Keine neuen Siegel ohne Not

Der stellvertretende Präsident des britischen Bauernverbandes (NFU), Meurig Raymond, warnte anlässlich des Paulsen-Berichts vor der überstürzten Einführung einer allgemeinen EU-Tierschutzregelung. Zuerst müsse man eine vollumfängliche, transparente Untersuchung unter Berücksichtigung bestehender nationaler Vorschriften durchführen. Ein solcher Vorschlag müsse dem Kosten-Nutzen-Aspekt Rechnung tragen und wissenschaftlich fundiert sein. Unter Verweis auf britische Befragungen hob Raymond das große Verbraucherinteresse an Herkunftskennzeichen für Fleisch- und Milchprodukte hervor. Solche Gütesiegel müssten jedoch akkurate, leicht verständliche und relevante Hinweise liefern, damit Konsumenten informierte Kaufentscheidungen treffen könnten. Mit Blick auf bereits vorhandene nationale Label zeigte sich der NFU-Vertreter nicht überzeugt, dass die Einführung weiterer Kennzeichen Ziel führend sei. Im Gegenteil führe dies möglicherweise nur zur Verwirrung der Verbraucher.

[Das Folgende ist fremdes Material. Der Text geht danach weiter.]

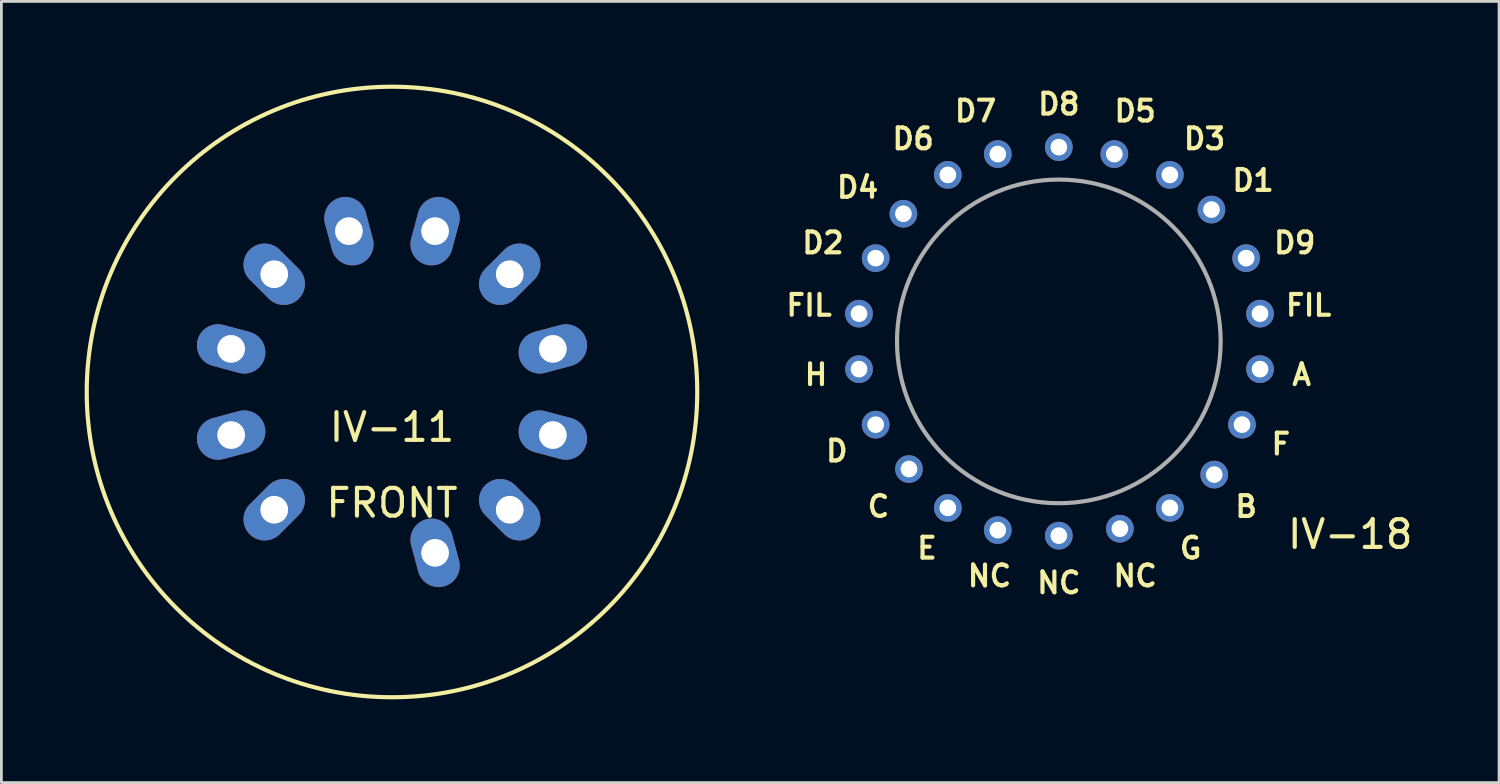
<source format=kicad_pcb>
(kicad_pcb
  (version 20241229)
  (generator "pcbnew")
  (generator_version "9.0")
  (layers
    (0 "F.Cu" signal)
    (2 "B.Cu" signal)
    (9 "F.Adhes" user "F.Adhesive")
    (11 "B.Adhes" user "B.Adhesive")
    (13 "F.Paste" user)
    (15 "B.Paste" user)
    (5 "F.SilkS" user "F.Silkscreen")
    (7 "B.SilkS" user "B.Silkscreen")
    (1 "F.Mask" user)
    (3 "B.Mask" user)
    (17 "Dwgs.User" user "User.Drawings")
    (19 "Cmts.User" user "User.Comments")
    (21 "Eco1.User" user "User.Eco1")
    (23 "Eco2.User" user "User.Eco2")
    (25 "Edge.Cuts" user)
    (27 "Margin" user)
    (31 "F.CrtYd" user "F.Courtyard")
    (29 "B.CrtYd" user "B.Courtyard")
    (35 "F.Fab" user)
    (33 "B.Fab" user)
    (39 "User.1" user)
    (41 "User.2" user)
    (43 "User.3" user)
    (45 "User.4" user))
  (footprint "IV-11"
    (layer "F.Cu")
    (at 11.075 11.075)
    (property "Reference" "IV-11" (at 0 1.27 0) (layer "F.SilkS") (effects (font (size 1 1) (thickness 0.15))))
    (attr through_hole)
    (fp_circle (center 0 0) (end 11 0) (stroke (width 0.15) (type solid)) (fill no) (layer "F.SilkS"))
    (fp_text user "FRONT" (at 0 4 0) (layer "F.SilkS") (effects (font (size 1 1) (thickness 0.15))))
    (pad "1" thru_hole oval (at 1.553 5.796 105) (size 2.5 1.524) (drill 1) (layers "*.Cu" "*.Mask"))
    (pad "2" thru_hole oval (at 4.243 4.243 135) (size 2.5 1.524) (drill 1) (layers "*.Cu" "*.Mask"))
    (pad "3" thru_hole oval (at 5.796 1.553 165) (size 2.5 1.524) (drill 1) (layers "*.Cu" "*.Mask"))
    (pad "4" thru_hole oval (at 5.796 -1.553 195) (size 2.5 1.524) (drill 1) (layers "*.Cu" "*.Mask"))
    (pad "5" thru_hole oval (at 4.243 -4.243 225) (size 2.5 1.524) (drill 1) (layers "*.Cu" "*.Mask"))
    (pad "6" thru_hole oval (at 1.553 -5.796 255) (size 2.5 1.524) (drill 1) (layers "*.Cu" "*.Mask"))
    (pad "7" thru_hole oval (at -1.553 -5.796 285) (size 2.5 1.524) (drill 1) (layers "*.Cu" "*.Mask"))
    (pad "8" thru_hole oval (at -4.243 -4.243 315) (size 2.5 1.524) (drill 1) (layers "*.Cu" "*.Mask"))
    (pad "9" thru_hole oval (at -5.796 -1.553 345) (size 2.5 1.524) (drill 1) (layers "*.Cu" "*.Mask"))
    (pad "10" thru_hole oval (at -5.796 1.553 15) (size 2.5 1.524) (drill 1) (layers "*.Cu" "*.Mask"))
    (pad "11" thru_hole oval (at -4.243 4.243 45) (size 2.5 1.524) (drill 1) (layers "*.Cu" "*.Mask")))
  (footprint "IV-18"
    (layer "F.Cu")
    (at 35.104 9.452)
    (property "Reference" "IV-18" (at 10.5 6.75 0) (layer "F.SilkS") (effects (font (size 1 1) (thickness 0.15))))
    (attr through_hole)
    (fp_circle (center 0 -0.2) (end -5 2.8) (stroke (width 0.15) (type solid)) (fill no) (layer "F.Fab"))
    (fp_text user "D2" (at -8.5 -3.75 0) (layer "F.SilkS") (effects (font (size 0.75 0.75) (thickness 0.15))))
    (fp_text user "A" (at 8.75 1 0) (layer "F.SilkS") (effects (font (size 0.75 0.75) (thickness 0.15))))
    (fp_text user "NC" (at 2.75 8.25 0) (layer "F.SilkS") (effects (font (size 0.75 0.75) (thickness 0.15))))
    (fp_text user "D6" (at -5.25 -7.5 0) (layer "F.SilkS") (effects (font (size 0.75 0.75) (thickness 0.15))))
    (fp_text user "E" (at -4.75 7.25 0) (layer "F.SilkS") (effects (font (size 0.75 0.75) (thickness 0.15))))
    (fp_text user "B" (at 6.75 5.75 0) (layer "F.SilkS") (effects (font (size 0.75 0.75) (thickness 0.15))))
    (fp_text user "NC" (at 0 8.5 0) (layer "F.SilkS") (effects (font (size 0.75 0.75) (thickness 0.15))))
    (fp_text user "C" (at -6.5 5.75 0) (layer "F.SilkS") (effects (font (size 0.75 0.75) (thickness 0.15))))
    (fp_text user "D" (at -8 3.75 0) (layer "F.SilkS") (effects (font (size 0.75 0.75) (thickness 0.15))))
    (fp_text user "D5" (at 2.75 -8.5 0) (layer "F.SilkS") (effects (font (size 0.75 0.75) (thickness 0.15))))
    (fp_text user "FIL" (at -9 -1.5 0) (layer "F.SilkS") (effects (font (size 0.75 0.75) (thickness 0.15))))
    (fp_text user "H" (at -8.75 1 0) (layer "F.SilkS") (effects (font (size 0.75 0.75) (thickness 0.15))))
    (fp_text user "D3" (at 5.25 -7.5 0) (layer "F.SilkS") (effects (font (size 0.75 0.75) (thickness 0.15))))
    (fp_text user "D7" (at -3 -8.5 0) (layer "F.SilkS") (effects (font (size 0.75 0.75) (thickness 0.15))))
    (fp_text user "NC" (at -2.5 8.25 0) (layer "F.SilkS") (effects (font (size 0.75 0.75) (thickness 0.15))))
    (fp_text user "G" (at 4.75 7.25 0) (layer "F.SilkS") (effects (font (size 0.75 0.75) (thickness 0.15))))
    (fp_text user "FIL" (at 9 -1.5 0) (layer "F.SilkS") (effects (font (size 0.75 0.75) (thickness 0.15))))
    (fp_text user "D1" (at 7 -6 0) (layer "F.SilkS") (effects (font (size 0.75 0.75) (thickness 0.15))))
    (fp_text user "D9" (at 8.5 -3.75 0) (layer "F.SilkS") (effects (font (size 0.75 0.75) (thickness 0.15))))
    (fp_text user "D4" (at -7.25 -5.75 0) (layer "F.SilkS") (effects (font (size 0.75 0.75) (thickness 0.15))))
    (fp_text user "F" (at 8 3.5 0) (layer "F.SilkS") (effects (font (size 0.75 0.75) (thickness 0.15))))
    (fp_text user "D8" (at 0 -8.75 0) (layer "F.SilkS") (effects (font (size 0.75 0.75) (thickness 0.15))))
    (pad "1" thru_hole circle (at -7.2 -1.2) (size 1 1) (drill 0.6) (layers "*.Cu" "*.Mask"))
    (pad "2" thru_hole circle (at -7.2 0.8) (size 1 1) (drill 0.6) (layers "*.Cu" "*.Mask"))
    (pad "3" thru_hole circle (at -6.6 2.8) (size 1 1) (drill 0.6) (layers "*.Cu" "*.Mask"))
    (pad "4" thru_hole circle (at -5.4 4.4) (size 1 1) (drill 0.6) (layers "*.Cu" "*.Mask"))
    (pad "5" thru_hole circle (at -4 5.8) (size 1 1) (drill 0.6) (layers "*.Cu" "*.Mask"))
    (pad "6" thru_hole circle (at -2.2 6.6) (size 1 1) (drill 0.6) (layers "*.Cu" "*.Mask"))
    (pad "7" thru_hole circle (at 0 6.8) (size 1 1) (drill 0.6) (layers "*.Cu" "*.Mask"))
    (pad "8" thru_hole circle (at 2.2 6.55) (size 1 1) (drill 0.6) (layers "*.Cu" "*.Mask"))
    (pad "9" thru_hole circle (at 4 5.8) (size 1 1) (drill 0.6) (layers "*.Cu" "*.Mask"))
    (pad "10" thru_hole circle (at 5.6 4.6) (size 1 1) (drill 0.6) (layers "*.Cu" "*.Mask"))
    (pad "11" thru_hole circle (at 6.6 2.8) (size 1 1) (drill 0.6) (layers "*.Cu" "*.Mask"))
    (pad "12" thru_hole circle (at 7.25 0.8) (size 1 1) (drill 0.6) (layers "*.Cu" "*.Mask"))
    (pad "13" thru_hole circle (at 7.25 -1.2) (size 1 1) (drill 0.6) (layers "*.Cu" "*.Mask"))
    (pad "14" thru_hole circle (at 6.75 -3.2) (size 1 1) (drill 0.6) (layers "*.Cu" "*.Mask"))
    (pad "15" thru_hole circle (at 5.5 -4.95) (size 1 1) (drill 0.6) (layers "*.Cu" "*.Mask"))
    (pad "16" thru_hole circle (at 4 -6.2) (size 1 1) (drill 0.6) (layers "*.Cu" "*.Mask"))
    (pad "17" thru_hole circle (at 2 -6.95) (size 1 1) (drill 0.6) (layers "*.Cu" "*.Mask"))
    (pad "18" thru_hole circle (at 0 -7.2) (size 1 1) (drill 0.6) (layers "*.Cu" "*.Mask"))
    (pad "19" thru_hole circle (at -2.2 -6.95) (size 1 1) (drill 0.6) (layers "*.Cu" "*.Mask"))
    (pad "20" thru_hole circle (at -4 -6.2) (size 1 1) (drill 0.6) (layers "*.Cu" "*.Mask"))
    (pad "21" thru_hole circle (at -5.6 -4.8) (size 1 1) (drill 0.6) (layers "*.Cu" "*.Mask"))
    (pad "22" thru_hole circle (at -6.6 -3.2) (size 1 1) (drill 0.6) (layers "*.Cu" "*.Mask")))
  (gr_rect
    (start -3 -3)
    (end 50.967 25.15)
    (stroke (width 0.1) (type default))
    (fill no)
    (layer "Edge.Cuts")))
</source>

Tierschutzleistungen vergüten

Vor dem Hintergrund eines Investitionsbedarfs in den Bereichen Tiergesundheit und Tierschutz auf den Betrieben verlangte Raymond mehr finanzielle Unterstützung sowohl von den Mitgliedstaaten als auch durch die EU. Andernfalls werde die europäische Landwirtschaft anfälliger für neue Tierkrankheiten und der Konkurrenz billiger, weniger stark regulierter Importe schutzlos überlassen. Das bedrohe die Lebensfähigkeit der ländlichen Räume. Politik und Verbraucher müssten anerkennen, dass die Verbesserung der Tierschutzsysteme Investitionen erfordere. „Ich habe bislang noch wenig davon gesehen, wie dieser Befund in eine echte Vergütung durch die Lebensmittelkette umgewandelt werden kann“, so Raymond. Dieser Debatte müsse Vorrang eingeräumt werden. Zum Thema Antibiotikaeinsatz erinnerte der Brite an die 2005 eingerichtete Europäische Plattform für den verantwortungsvollen Umgang mit Tierarzneimitteln (EPRUMA), die vom Berufsstand unterstützt wird. Das Auftreten von Antibiotikaresistenzen sollte ernst genommen werden. Gleichzeitig müsse man jedoch auch dringend benötigte Medikamente weiter benutzen können. Daten aus Großbritannien zeigten, dass Antibiotika deutlich stärker im Bereich Haus- und Hobbytiere als in der Nutztierhaltung eingesetzt würden.

Kosten weitergeben

Die EU-Ausschüsse der Bauernverbände (COPA) und ländlichen Genossenschaften (COGECA) begrüßten das Expertengespräch, fordern aber die wissenschaftliche Fundiertheit künftiger EU-Vorschriften und die Anwendung der Standards auf Importe. COPA/COGECA-Generalsekretär Pekka Pesonen monierte in einer Stellungnahme, die Tierschutzdebatte werde oft überaus leidenschaftlich auf Basis voreingenommener Information geführt. Die Gesetzgebung der EU müsse sich auf wissenschaftlich fundierte Erkenntnisse gründen und durch eine Folgenabschätzung begleitet werden, die den sozioökonomischen Kosten und den Auswirkungen auf die Wirtschaft Rechnung trage. Die Konsultation der Interessengruppen sei von ganz entscheidender Bedeutung. Die Kosten strengerer Tierschutzstandards müssten an alle Akteure in der Lebensmittelkette weitergegeben werden, also auch an die Verbraucher. Der Vorsitzende der COPA/COGECA-Arbeitsgruppe „Tiergesundheit und Tierschutz“, Per Olsen, ergänzte, einige Fragen des Paulsen-Berichts sollten im Rahmen der Tiergesundheitsstrategie der EU behandelt werden.